Persistence can be turned off completely. This is useful in a number of scenarios.

For example, if performance is very critical and your application demands extremely tight control over RAM usage, the following configuration is possible:

• One master, persistence off, and
• One slave, persistence off, and
• Periodic synchronous saves, issues against the slave only

The advantage of this set-up is that it requires no extra memory to complete a save, regardless of the number and frequency of writes. In this way, you are trading off durability for extremely tight control over memory usage.

No extra memory is required to complete the save because the SAVE command performs a synchronous save operation, thereby blocking the server that the command is issued against until the saving process completes. (Asynchronous saves, as discussed above, require extra memory proportional to the number of writes performed during the save.)

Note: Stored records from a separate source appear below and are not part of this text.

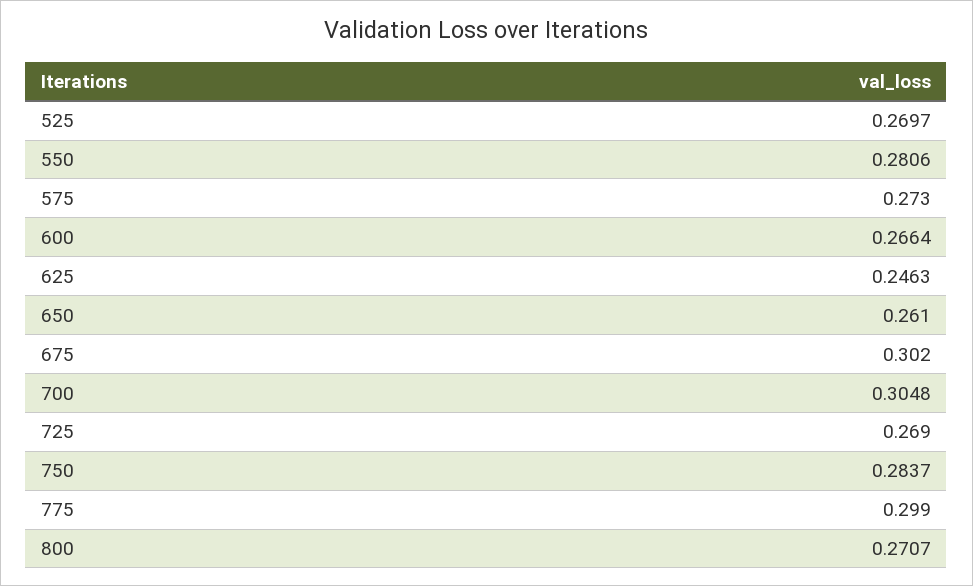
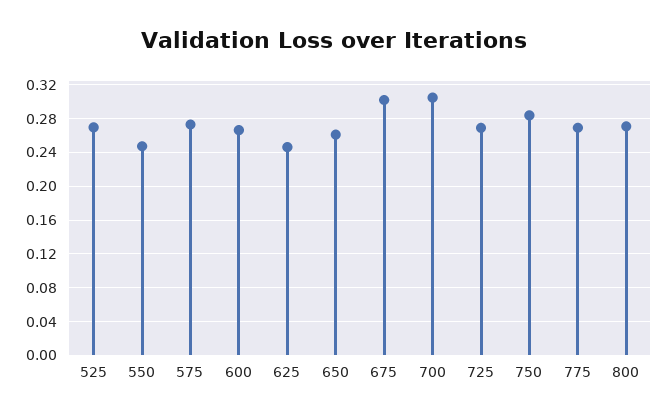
  {
    "525": 0.2697,
-   "550": 0.2806,
+   "550": 0.25,
    "575": 0.273,
    "600": 0.2664,
    "625": 0.2463,
    "650": 0.261,
    "675": 0.302,
    "700": 0.3048,
    "725": 0.269,
    "750": 0.2837,
-   "775": 0.299,
+   "775": 0.27,
    "800": 0.2707
  }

Other variations on this theme are possible, for example AOF can be enabled on the slave only while persistence remains off on the master.

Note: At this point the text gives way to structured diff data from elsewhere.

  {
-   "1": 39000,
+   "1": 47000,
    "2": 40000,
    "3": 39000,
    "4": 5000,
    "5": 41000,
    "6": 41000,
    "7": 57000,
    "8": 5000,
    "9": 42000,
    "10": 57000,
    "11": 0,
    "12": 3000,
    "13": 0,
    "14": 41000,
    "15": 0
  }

Binary Dumps and In-Memory Representation

The binary dumps (i.e. those produced by the snapshot operations) are stored in a very efficient manner on disk.

Once a binary dump is loaded, Redis will use several factors more memory than the on-disk representation requires. The exact factor increase depends primarily on the data types that are in use. For example, Sorted Sets use significantly more memory than Sets, even though both data structures require similar amounts of space when serialized to disk.

This is expected behaviour, given that Redis optimizes heavily both read and write performance.

Note that optimizations are continually being made to reduce the amount of memory required to represent each of the data types in memory.

Problems

Redis exhibits the following issues with persistence:

• Most save operations require additional memory to complete successfully (as previously discussed). Depending on the size of the dataset, the frequency of writes, and the amount of RAM you are comfortable reserving, this may or may not be an issue.

• Redis persistence requires extremely heavy I/O usage. This is discussed in detailhere. Also see Salvatore’s response.

• In some cases, asynchronous saves can block the server for lengthy periods of time. See this post on the mailing list for an interesting discussion.

Although the issues with Redis persistence are hard problems to solve, the issues are beginning to be discussed at length. We should continue to see improvements in this area.